Let's see how SpamAssassin, actually rates a sample e-mail. For a test, I created a simple text file, testmail.txt with the following:
From: MyUserID@SomeDomain.Somewhere To: aliceithink@somedomain.somewhare Date: Sat, 2 Dec 2006 13:34:50 -0400 (EDT) Subject: Back from vacation Alice, I am back from vacation, anything important happen when I was away? Colin McGregor
Then, I ran SpamAssassin as a test with the following command:
spamassassin -t testmail.txt
I received an output like the following:
From: MyUserID@SomeDomain.Somewhere To: aliceithink@somedomain.somewhare Date: Sat, 2 Dec 2006 13:34:50 -0400 (EDT) Subject: Back from vacation X-Spam-Checker-Version: SpamAssassin 3.0.3 (2005-04-27) on diamond X-Spam-Level: X-Spam-Status: No, score=-5.9 required=5.0 tests=ALL_TRUSTED,BAYES_00, NO_REAL_NAME autolearn=ham version=3.0.3 Alice, I am back from vacation, anything important happen when I was away? Colin McGregor Spam detection software, running on the system "diamond", has identified this incoming email as possible spam. The original message has been attached to this so you can view it (if it isn't spam) or label similar future email. If you have any questions, see the administrator of that system for details. Content preview: Alice, I am back from vacation, anything important happen when I was away?
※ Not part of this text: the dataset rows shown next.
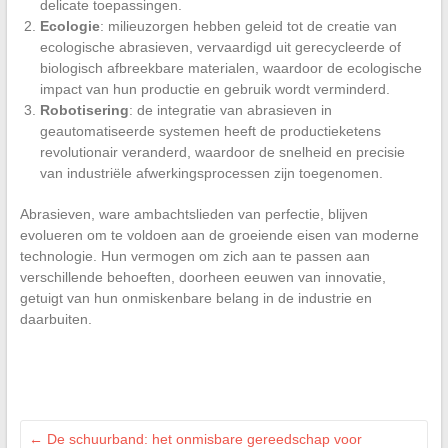
delicate toepassingen.
Ecologie
: milieuzorgen hebben geleid tot de creatie van
ecologische abrasieven, vervaardigd uit gerecycleerde of
biologisch afbreekbare materialen, waardoor de ecologische
impact van hun productie en gebruik wordt verminderd.
Robotisering
: de integratie van abrasieven in
geautomatiseerde systemen heeft de productieketens
revolutionair veranderd, waardoor de snelheid en precisie
van industriële afwerkingsprocessen zijn toegenomen.
Abrasieven, ware ambachtslieden van perfectie, blijven
evolueren om te voldoen aan de groeiende eisen van moderne
technologie. Hun vermogen om zich aan te passen aan
verschillende behoeften, doorheen eeuwen van innovatie,
getuigt van hun onmiskenbare belang in de industrie en
daarbuiten.
←
De schuurband: het onmisbare gereedschap voor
Colin McGregor [...] Content analysis details: (-5.9 points, 5.0 required) pts rule name description ---- ---------------- ---------------------------------- 0.0 NO_REAL_NAME From: does not include a real name -3.3 ALL_TRUSTED Did not pass through any untrusted hosts -2.6 BAYES_00 BODY: Bayesian spam probability is 0 to 1% [score: 0.0000]
With a score of -5.9, SpamAssassin would not consider the above to be actual spam. By editing testmail.txt and repeating the above, you can see how SpamAssassin reacts to various sorts of keywords—in particular, terms commonly found in spam such as luxury brand-name watches, pharmaceutical products, financial service terms and/or various pornographic terms.
It isn't clear yet what the magic bullet will be to stop spam and regain the bandwidth spam steals from all of us—better technology, new laws or better enforcement of laws currently in place. Likely an end to spam will require a mixture of actions. In the meantime, SpamAssassin does make dealing with spam a less painful, but not pain-free experience.